* Your task
From the passage on Roman conquests in the Balkans, write out word for word the stretch from "It may be assumed" through "at such activity.".

* Study text
It may be assumed that these various conquests in the Balkans had led to the ‘pacification’ of the conquered peoples – or their ‘subjection’ – but this did not necessarily mean that there had been any serious campaigns against them.37 When he had acquired Siscia, Octavian accepted the submission of the local Pannonians, but did nothing more.38 This may have been what happened to the other groups who were not campaigned against; the presence of a victorious Roman army in the region might well have persuaded them simply to render a formal submission and so to avoid a serious ravage by an army which was all too competent at such activity.

This situation held for over a decade. Then in 16 BC an attack by the Scordisci and the Denthelitai against Macedonia is recorded; Dio’s words imply that they broke through the frontier defences and ravaged widely, though this may be either his guesswork or an exaggeration (or both).39 These were two of the Balkan peoples who had not been noted as either conquered or subdued during Crassus’ campaigns, though the Denthelitai had been Roman allies and had been defended by Crassus against attacks by, for example, the Bastarnae.40 The Scordisci, rather surprisingly, are not mentioned at all in either Octavian’s campaign in 35, or Crassus’ in 29–28. But it seems evident from events in 16–15 that the apprehensions and the tensions amongst both groups had been growing. In 16 the two launched a joint attack on Macedonia; and in the same year the Pannonians, only theoretically subdued by Augustus in 35, attacked the Roman position in Istria, at the gateway into Italy. These Pannonians were apparently allied in this enterprise with the Noricans, whose kingdom has been a Roman ally for a century or so.41

This was evidently a coordinated attack by these several peoples, who must all have felt under an urgent and immediate threat from Rome. That one of them was a Roman subject tribe – the Pannonians – and two were Roman allies – the Denthelitai and Noricum – only emphasizes that they feared something, which could only be a Roman campaign of conquest. So the three who were in treaty relationship with Rome were pre-empting an apprehended attack, which they must have expected, by their ally, and their object was presumably to drive the Romans back to the borders of Italy. By attacking first, of course, they could be accused of bad faith, whereas in fact it was their perception of Roman bad faith which had provoked them. Noricum had been a Roman ally for a century, and the Denthelitai had been saved from their enemies by Crassus, so both clearly owed Rome a major political debt. The Pannonians had the well-garrisoned Siscia, a town taken from them, in their midst. All three of these peoples in their rebellion could be accused – and no doubt were guilty – of faithlessness, but none of them would be likely to undertake a rebellion against their powerful protector without a very good reason. The only possible reason is that they feared that that protector, Rome, intended them harm.

Collection entries:

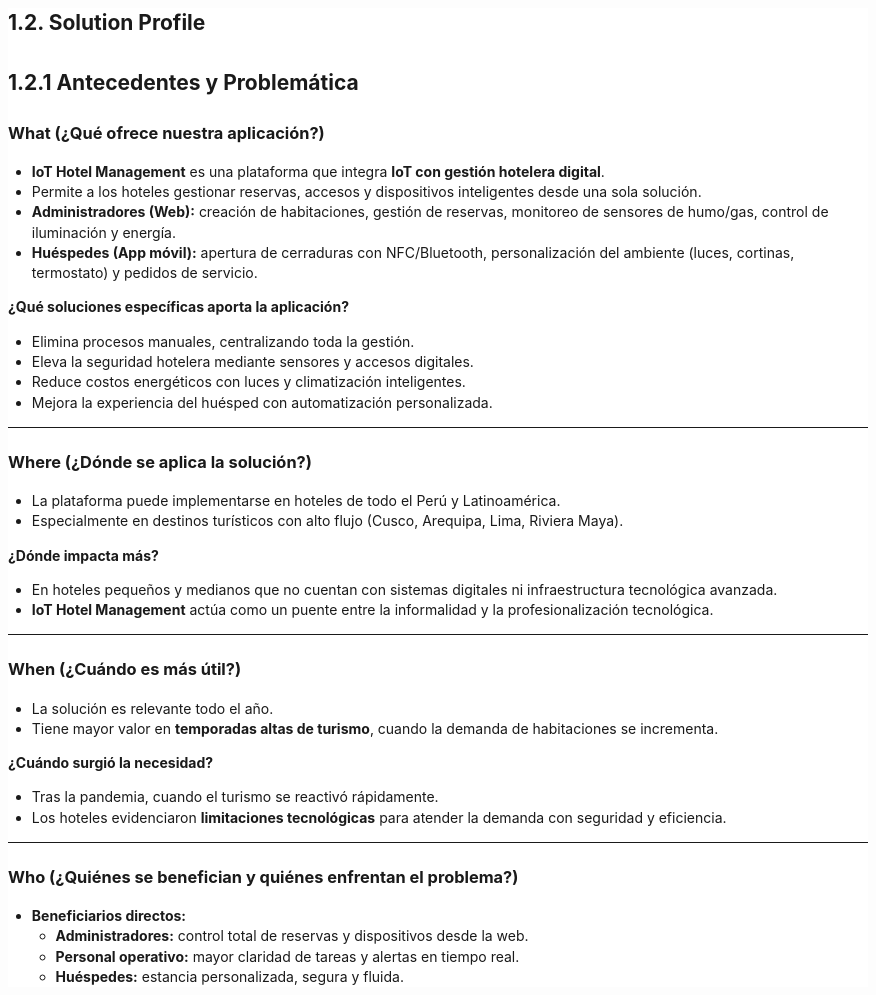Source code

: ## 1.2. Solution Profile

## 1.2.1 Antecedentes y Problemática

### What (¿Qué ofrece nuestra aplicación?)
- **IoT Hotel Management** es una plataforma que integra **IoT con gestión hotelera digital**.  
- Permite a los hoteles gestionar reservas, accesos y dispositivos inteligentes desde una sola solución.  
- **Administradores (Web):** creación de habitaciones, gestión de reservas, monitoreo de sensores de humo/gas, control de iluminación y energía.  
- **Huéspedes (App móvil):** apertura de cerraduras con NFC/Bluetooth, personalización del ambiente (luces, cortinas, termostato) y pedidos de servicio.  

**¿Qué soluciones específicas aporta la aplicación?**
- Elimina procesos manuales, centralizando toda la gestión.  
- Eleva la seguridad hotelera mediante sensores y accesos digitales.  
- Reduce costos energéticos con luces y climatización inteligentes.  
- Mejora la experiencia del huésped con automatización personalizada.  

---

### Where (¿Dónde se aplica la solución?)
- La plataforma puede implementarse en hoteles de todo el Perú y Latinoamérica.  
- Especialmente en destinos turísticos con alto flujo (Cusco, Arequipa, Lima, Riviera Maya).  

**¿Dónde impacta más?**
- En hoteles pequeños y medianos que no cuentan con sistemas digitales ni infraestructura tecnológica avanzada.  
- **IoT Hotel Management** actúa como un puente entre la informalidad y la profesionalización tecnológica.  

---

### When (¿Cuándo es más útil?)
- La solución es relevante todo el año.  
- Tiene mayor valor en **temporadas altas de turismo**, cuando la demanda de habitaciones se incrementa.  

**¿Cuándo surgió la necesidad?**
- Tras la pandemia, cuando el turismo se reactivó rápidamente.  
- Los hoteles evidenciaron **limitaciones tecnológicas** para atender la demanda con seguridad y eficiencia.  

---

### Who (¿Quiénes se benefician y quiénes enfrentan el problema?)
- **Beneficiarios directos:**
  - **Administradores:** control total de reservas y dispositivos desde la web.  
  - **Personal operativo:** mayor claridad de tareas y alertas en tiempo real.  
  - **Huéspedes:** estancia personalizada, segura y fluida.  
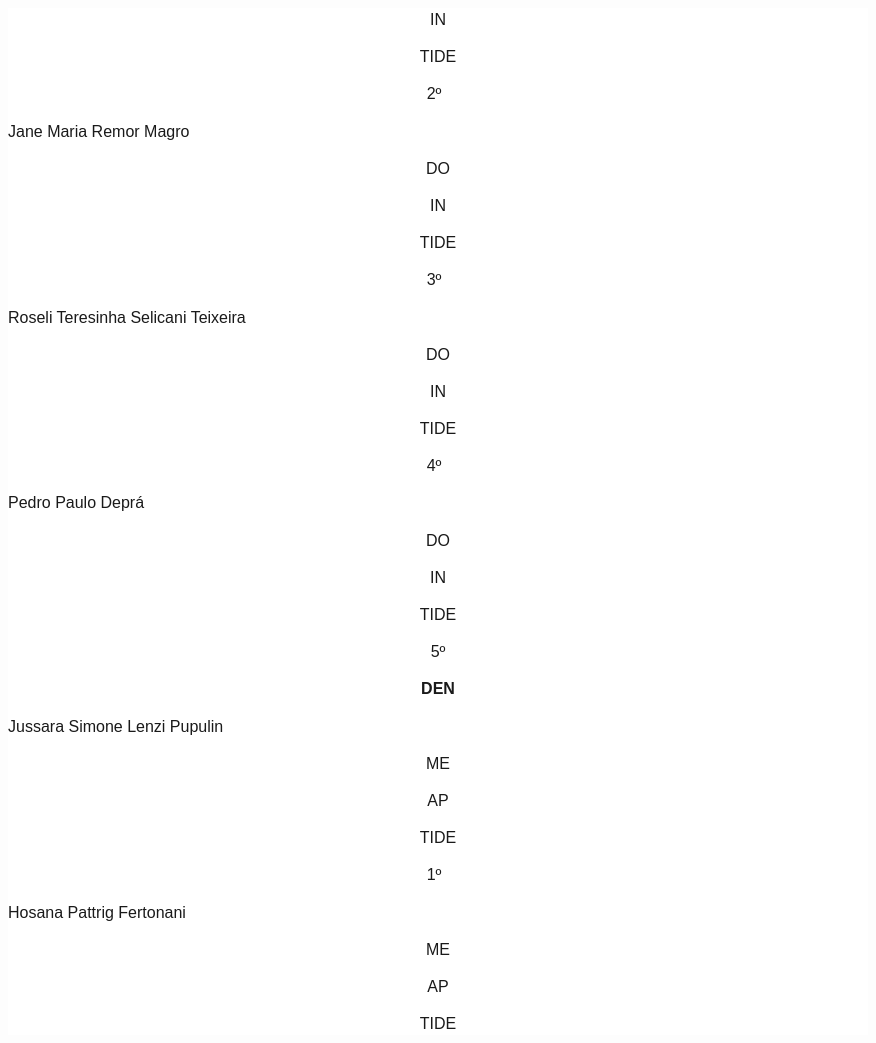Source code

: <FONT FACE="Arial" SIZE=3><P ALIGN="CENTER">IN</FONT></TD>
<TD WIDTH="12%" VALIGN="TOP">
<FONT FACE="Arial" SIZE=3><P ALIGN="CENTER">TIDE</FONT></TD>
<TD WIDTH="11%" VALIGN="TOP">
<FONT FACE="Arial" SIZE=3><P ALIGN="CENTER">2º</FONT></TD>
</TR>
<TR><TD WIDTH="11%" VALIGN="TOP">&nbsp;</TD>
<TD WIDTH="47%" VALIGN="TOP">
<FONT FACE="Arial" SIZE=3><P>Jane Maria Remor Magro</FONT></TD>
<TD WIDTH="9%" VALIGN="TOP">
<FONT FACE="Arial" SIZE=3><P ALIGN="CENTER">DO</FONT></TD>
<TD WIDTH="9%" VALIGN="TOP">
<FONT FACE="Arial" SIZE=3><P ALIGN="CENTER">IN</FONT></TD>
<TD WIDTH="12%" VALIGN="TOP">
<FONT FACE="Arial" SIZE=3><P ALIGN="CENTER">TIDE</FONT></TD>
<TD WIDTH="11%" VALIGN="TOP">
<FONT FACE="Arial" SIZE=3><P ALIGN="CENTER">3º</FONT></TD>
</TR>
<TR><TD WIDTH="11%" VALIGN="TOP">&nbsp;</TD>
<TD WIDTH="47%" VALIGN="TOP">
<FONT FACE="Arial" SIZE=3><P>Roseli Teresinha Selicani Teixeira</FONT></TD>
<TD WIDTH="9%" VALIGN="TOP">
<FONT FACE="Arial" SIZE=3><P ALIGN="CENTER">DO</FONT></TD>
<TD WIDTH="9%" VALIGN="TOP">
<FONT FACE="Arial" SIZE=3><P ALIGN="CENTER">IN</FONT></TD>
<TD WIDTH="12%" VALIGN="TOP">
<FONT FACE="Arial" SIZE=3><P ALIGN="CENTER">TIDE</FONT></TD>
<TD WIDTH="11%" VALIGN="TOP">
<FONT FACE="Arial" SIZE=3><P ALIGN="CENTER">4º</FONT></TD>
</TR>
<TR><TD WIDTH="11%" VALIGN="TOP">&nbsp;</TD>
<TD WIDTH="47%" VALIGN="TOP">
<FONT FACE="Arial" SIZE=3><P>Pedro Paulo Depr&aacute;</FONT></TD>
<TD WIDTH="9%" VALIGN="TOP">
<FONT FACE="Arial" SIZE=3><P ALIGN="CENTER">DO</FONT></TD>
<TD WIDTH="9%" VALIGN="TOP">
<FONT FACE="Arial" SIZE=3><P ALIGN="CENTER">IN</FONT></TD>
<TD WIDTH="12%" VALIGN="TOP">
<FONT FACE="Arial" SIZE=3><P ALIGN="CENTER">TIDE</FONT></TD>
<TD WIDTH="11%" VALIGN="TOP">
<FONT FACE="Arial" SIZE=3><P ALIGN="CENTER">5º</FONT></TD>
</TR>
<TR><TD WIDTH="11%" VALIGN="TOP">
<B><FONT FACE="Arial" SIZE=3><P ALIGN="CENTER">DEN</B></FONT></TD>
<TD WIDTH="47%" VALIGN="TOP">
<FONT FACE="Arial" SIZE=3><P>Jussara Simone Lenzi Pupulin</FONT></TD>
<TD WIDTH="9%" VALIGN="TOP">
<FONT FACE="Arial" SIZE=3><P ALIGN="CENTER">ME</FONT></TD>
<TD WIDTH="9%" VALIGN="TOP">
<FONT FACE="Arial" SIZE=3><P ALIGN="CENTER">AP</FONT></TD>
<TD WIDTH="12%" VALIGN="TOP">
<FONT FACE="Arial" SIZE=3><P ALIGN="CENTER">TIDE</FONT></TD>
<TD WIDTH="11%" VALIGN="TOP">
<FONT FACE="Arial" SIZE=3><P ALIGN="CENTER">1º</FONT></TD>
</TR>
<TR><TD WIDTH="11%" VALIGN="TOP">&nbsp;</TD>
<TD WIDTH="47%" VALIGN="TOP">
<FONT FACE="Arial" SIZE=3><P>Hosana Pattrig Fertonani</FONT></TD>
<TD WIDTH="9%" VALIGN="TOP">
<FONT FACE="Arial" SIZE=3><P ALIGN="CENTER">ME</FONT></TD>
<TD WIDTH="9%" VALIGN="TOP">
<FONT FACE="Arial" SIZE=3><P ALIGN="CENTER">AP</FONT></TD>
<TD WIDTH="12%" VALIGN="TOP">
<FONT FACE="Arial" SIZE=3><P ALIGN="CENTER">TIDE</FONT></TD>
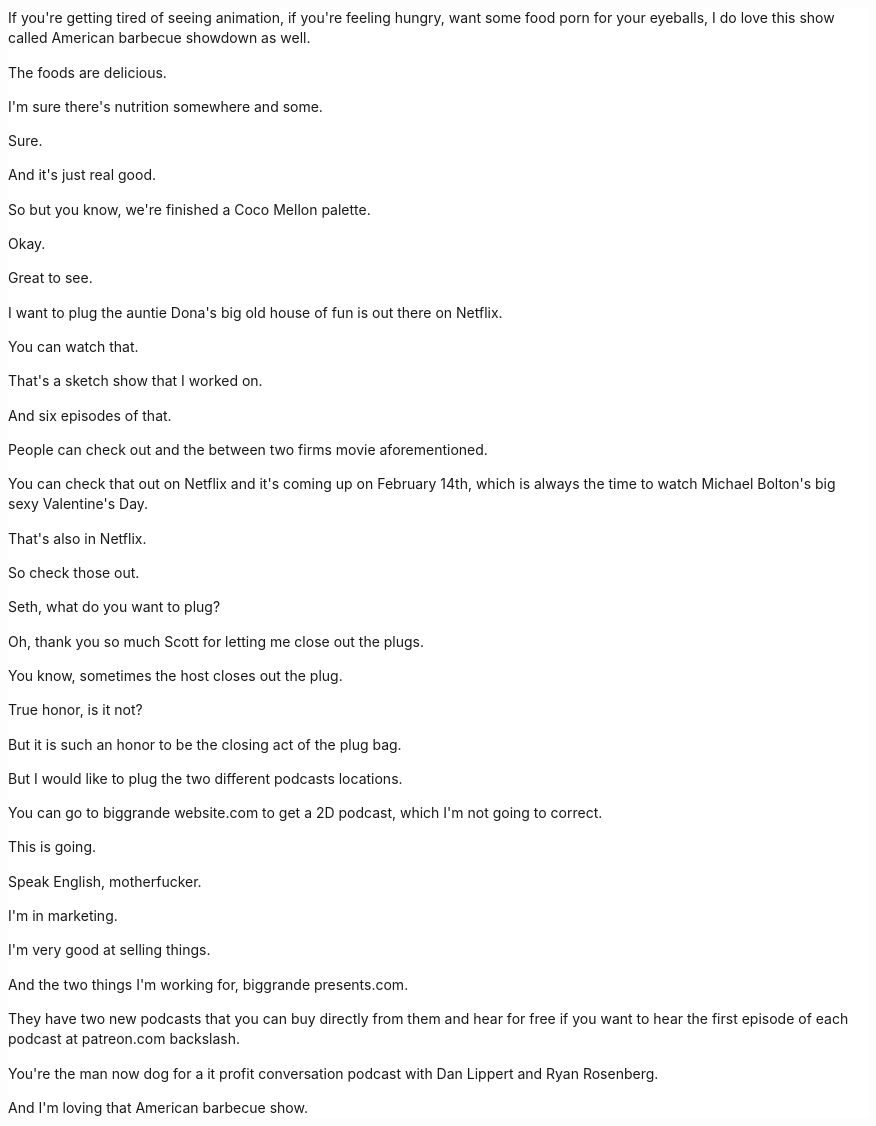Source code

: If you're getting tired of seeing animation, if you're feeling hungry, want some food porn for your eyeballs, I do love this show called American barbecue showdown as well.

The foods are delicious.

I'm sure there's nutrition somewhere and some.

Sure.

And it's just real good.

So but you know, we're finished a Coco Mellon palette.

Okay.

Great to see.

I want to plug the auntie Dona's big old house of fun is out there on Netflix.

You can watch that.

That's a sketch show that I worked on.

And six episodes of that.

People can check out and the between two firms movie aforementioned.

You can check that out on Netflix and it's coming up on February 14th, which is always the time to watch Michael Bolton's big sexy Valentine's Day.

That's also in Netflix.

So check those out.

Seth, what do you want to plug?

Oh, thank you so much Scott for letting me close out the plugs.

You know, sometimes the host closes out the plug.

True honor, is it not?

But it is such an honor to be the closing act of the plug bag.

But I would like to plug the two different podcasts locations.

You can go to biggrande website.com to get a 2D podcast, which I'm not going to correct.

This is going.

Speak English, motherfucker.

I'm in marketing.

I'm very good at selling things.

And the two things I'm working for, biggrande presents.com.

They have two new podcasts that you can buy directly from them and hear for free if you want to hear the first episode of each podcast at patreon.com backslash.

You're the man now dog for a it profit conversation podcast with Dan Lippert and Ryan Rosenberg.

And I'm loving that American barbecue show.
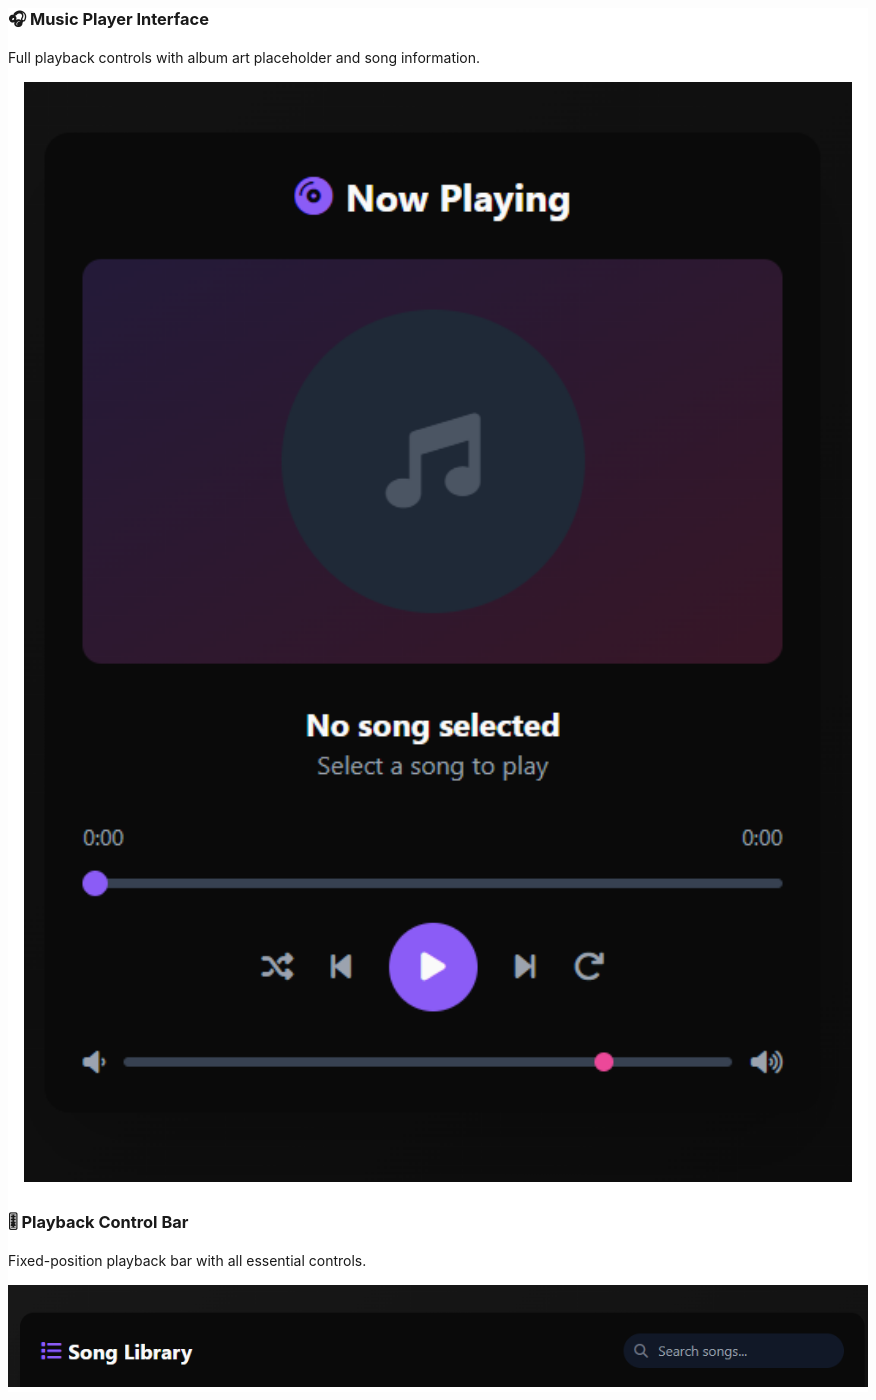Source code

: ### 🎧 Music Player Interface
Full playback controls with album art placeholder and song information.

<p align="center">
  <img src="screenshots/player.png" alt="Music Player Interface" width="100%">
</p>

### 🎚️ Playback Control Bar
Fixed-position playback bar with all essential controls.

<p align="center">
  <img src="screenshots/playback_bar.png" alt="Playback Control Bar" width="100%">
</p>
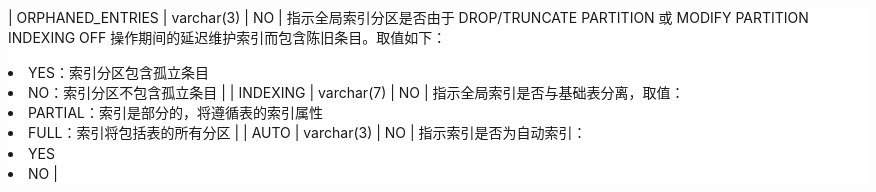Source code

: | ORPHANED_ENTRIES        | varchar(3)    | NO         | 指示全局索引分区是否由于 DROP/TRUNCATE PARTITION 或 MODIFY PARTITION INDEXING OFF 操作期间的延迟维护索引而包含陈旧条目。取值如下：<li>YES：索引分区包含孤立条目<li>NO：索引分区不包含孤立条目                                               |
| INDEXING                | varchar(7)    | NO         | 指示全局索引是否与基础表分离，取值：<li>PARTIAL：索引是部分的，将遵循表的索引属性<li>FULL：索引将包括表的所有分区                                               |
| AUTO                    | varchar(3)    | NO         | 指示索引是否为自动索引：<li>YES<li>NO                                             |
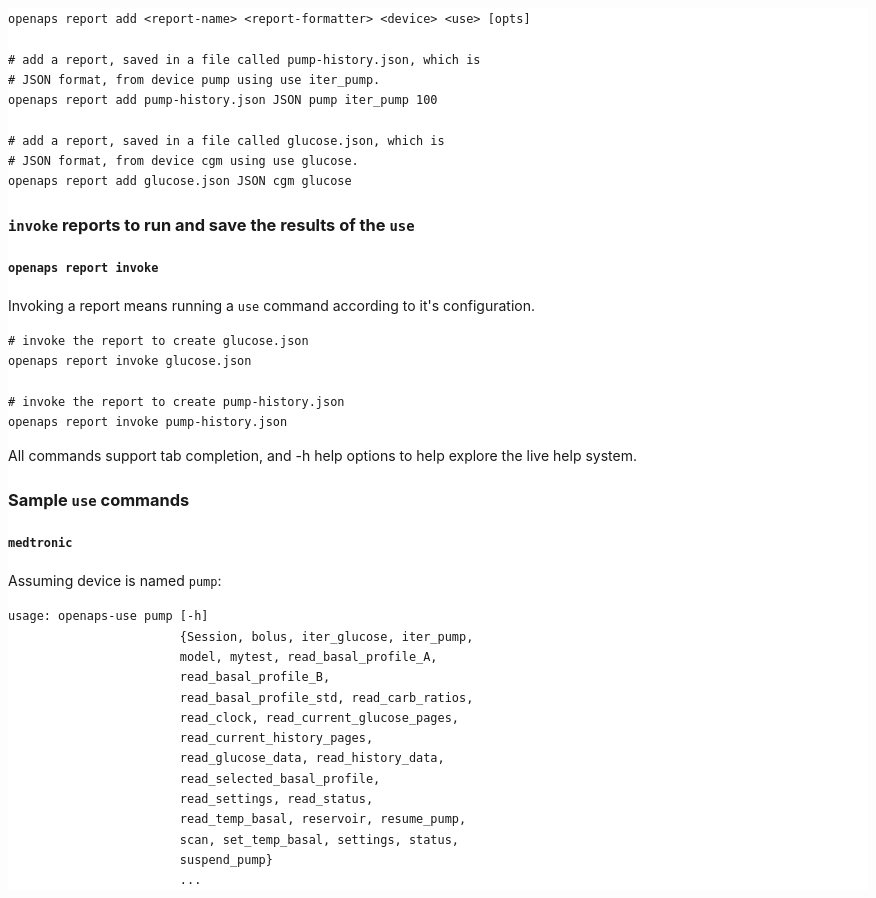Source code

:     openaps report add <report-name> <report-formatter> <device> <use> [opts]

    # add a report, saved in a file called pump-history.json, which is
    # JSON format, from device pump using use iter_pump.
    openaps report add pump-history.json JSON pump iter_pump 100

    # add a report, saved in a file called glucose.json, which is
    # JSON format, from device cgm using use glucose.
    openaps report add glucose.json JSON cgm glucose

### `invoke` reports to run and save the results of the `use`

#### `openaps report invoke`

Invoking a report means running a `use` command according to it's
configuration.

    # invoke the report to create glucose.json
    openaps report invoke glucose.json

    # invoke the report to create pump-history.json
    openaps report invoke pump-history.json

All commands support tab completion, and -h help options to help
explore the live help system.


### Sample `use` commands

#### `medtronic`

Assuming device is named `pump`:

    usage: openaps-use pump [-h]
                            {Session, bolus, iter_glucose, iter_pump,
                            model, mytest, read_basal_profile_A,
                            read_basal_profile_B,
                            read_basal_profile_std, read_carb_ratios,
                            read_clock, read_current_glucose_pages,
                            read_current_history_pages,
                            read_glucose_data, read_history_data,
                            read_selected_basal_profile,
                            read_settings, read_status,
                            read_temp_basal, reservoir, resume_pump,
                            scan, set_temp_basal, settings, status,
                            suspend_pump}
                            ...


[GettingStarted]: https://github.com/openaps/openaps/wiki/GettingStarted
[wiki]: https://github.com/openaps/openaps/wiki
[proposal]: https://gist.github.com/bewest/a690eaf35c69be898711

* Written answer
It may be assumed that these various conquests in the Balkans had led to the ‘pacification’ of the conquered peoples – or their ‘subjection’ – but this did not necessarily mean that there had been any serious campaigns against them.37 When he had acquired Siscia, Octavian accepted the submission of the local Pannonians, but did nothing more.38 This may have been what happened to the other groups who were not campaigned against; the presence of a victorious Roman army in the region might well have persuaded them simply to render a formal submission and so to avoid a serious ravage by an army which was all too competent at such activity.